Personally I prefer to do the backup from Windows. The way I do backups may not be appropriate to others, but there may be some useful points in here… possibly 
Firstly don’t do any kind of instant mirroring, as if you have finger trouble, or something nasty starts zapping stuff, then the backup gets instantly zapped too.
Secondly, if you aren’t backing up the backup consider making it read-only from normal Windows accounts and only writable from a separate login you only have in the backup profile.
My personal technique, using a SSD to boot and Rotating Rust for most data, is:
Image the boot drive from time-to-time, in case it gets zapped. Much easier than a re-install and finding all those licences… I use Image for Windows but it’s quite techy and there are simpler tools.
I use Syncback to backup data (including some frequently changing stuff from the Boot drive). There is a free version, the paid SE version is all anyone is likely to need, although I have the Pro version for other reasons. I don’t mind paying modest amounts for something that is so important to me. Also they have added a couple of things I asked for (maybe others asked too, but I had to push somewhat), like queuing profiles to run sequentially and controlling what happens to new files/directories that appear (back them up, ignore them, etc.).

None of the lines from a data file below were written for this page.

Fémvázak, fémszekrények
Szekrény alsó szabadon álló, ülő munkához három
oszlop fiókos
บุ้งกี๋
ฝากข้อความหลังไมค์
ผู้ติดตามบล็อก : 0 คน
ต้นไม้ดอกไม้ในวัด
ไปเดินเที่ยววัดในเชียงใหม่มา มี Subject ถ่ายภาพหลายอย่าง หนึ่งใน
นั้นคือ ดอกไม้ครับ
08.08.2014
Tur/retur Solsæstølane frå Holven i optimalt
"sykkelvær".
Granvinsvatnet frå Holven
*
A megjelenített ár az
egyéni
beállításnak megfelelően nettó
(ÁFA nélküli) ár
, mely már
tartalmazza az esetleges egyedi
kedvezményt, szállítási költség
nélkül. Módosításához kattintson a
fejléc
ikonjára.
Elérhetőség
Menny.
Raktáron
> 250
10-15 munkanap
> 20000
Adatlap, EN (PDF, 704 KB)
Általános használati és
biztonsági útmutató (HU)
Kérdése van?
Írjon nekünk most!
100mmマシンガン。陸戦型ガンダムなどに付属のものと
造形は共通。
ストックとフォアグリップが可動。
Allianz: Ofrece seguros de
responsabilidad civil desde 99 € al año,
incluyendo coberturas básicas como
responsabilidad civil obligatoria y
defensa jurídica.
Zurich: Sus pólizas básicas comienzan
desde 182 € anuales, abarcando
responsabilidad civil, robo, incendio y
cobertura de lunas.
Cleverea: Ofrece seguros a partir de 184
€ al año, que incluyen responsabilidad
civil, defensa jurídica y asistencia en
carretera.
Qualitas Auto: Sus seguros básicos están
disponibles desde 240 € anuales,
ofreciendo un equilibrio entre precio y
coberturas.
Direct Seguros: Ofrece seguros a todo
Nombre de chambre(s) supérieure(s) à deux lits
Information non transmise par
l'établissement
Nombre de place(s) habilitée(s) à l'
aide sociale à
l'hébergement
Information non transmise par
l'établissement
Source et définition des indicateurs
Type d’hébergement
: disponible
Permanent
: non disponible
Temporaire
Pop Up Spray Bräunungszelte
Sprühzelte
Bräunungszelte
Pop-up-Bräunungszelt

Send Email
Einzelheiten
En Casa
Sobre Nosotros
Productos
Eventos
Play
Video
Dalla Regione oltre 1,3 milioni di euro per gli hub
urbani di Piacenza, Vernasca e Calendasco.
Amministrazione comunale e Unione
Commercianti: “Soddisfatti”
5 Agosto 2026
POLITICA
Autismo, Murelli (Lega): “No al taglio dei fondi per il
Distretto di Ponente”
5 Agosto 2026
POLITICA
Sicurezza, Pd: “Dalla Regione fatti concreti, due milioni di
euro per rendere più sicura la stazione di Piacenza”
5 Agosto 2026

Think about how often to back-up, as anything you’ve (or something nasty) made a bad change to will not be reversible. I have backups of the backup, which get updated not too often, so I can update the backup quite frequently and not lose stuff.
P.S. If you don’t want to get another NAS to backup the NAS’s backup then a TR-002 works well (if the NAS has a fast USB port). I just stripe the disks for maximum space and performance as disk failures are rare and you get twice the capacity, plus the NAS has redundancy. Just go put it somewhere else afterwards.